[Extracted text from pages]
......
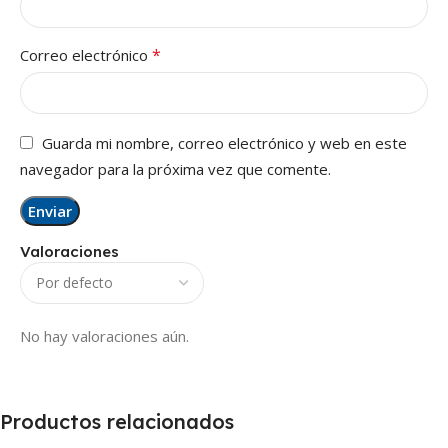
*
Correo electrónico
Guarda mi nombre, correo electrónico y web en este
navegador para la próxima vez que comente.
Valoraciones
No hay valoraciones aún.
Productos relacionados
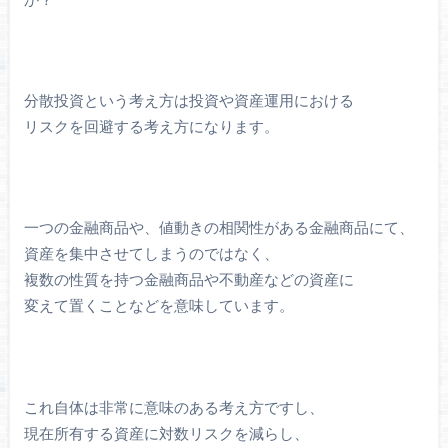
分散投資という考え方は投資や資産運用における
リスクを回避する考え方になります。
一つの金融商品や、値動きの相関性がある金融商品にて、
資産を集中させてしまうのではなく、
複数の性質を持つ金融商品や不動産などの資産に
変えて置くことなどを意味しています。
これ自体は非常に意味のある考え方ですし、
現在所有する資産に対数リスクを減らし、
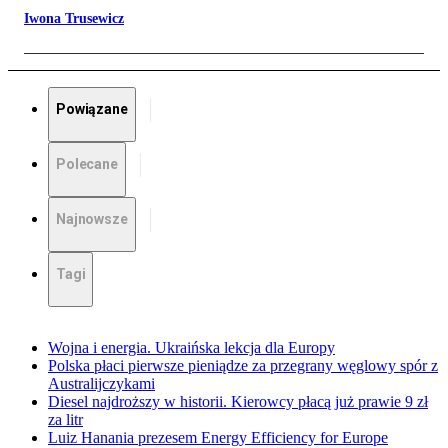
Iwona Trusewicz
Powiązane
Polecane
Najnowsze
Tagi
Wojna i energia. Ukraińska lekcja dla Europy
Polska płaci pierwsze pieniądze za przegrany węglowy spór z
Australijczykami
Diesel najdroższy w historii. Kierowcy płacą już prawie 9 zł
za litr
Luiz Hanania prezesem Energy Efficiency for Europe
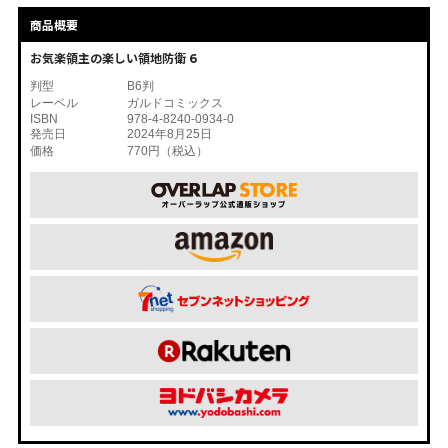
商品概要
お気楽領主の楽しい領地防衛 6
判型
B6判
レーベル
ガルドコミックス
ISBN
978-4-8240-0934-0
発売日
2024年8月25日
価格
770円（税込）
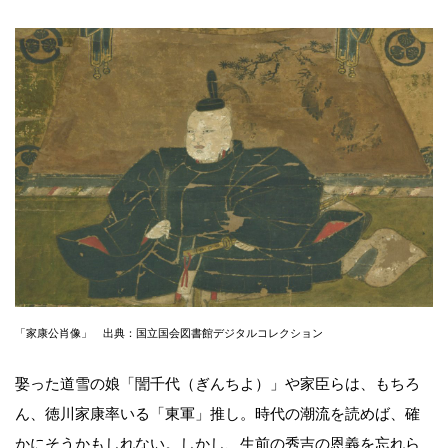
「家康公肖像」 出典：国立国会図書館デジタルコレクション
娶った道雪の娘「誾千代（ぎんちよ）」や家臣らは、もちろ
ん、徳川家康率いる「東軍」推し。時代の潮流を読めば、確
かにそうかもしれない。しかし、生前の秀吉の恩義を忘れら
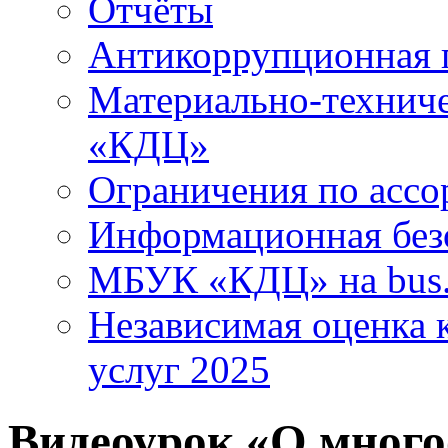
Отчёты
Антикоррупционная 
Материально-технич
«КДЦ»
Ограничения по ассо
Информационная без
МБУК «КДЦ» на bus.
Независимая оценка к
услуг 2025
Видеоурок «О много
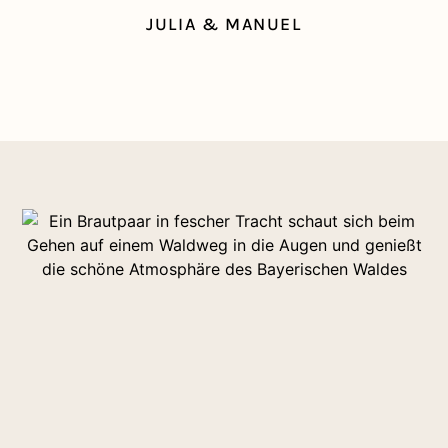
JULIA & MANUEL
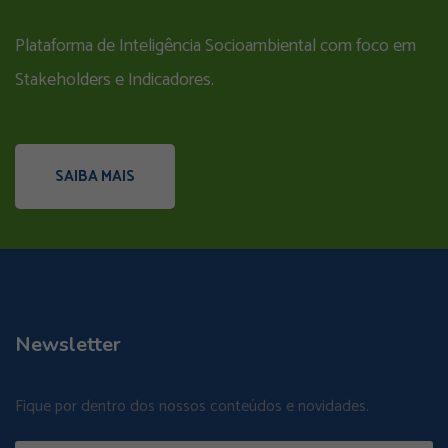
Plataforma de Inteligência Socioambiental com foco em
Stakeholders e Indicadores.
SAIBA MAIS
Newsletter
Fique por dentro dos nossos conteúdos e novidades.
......
Job:
Find each line in the rows above that contains the word "electrónico" and copy those lines.

Answer to the problem:
Correo electrónico
Guarda mi nombre, correo electrónico y web en este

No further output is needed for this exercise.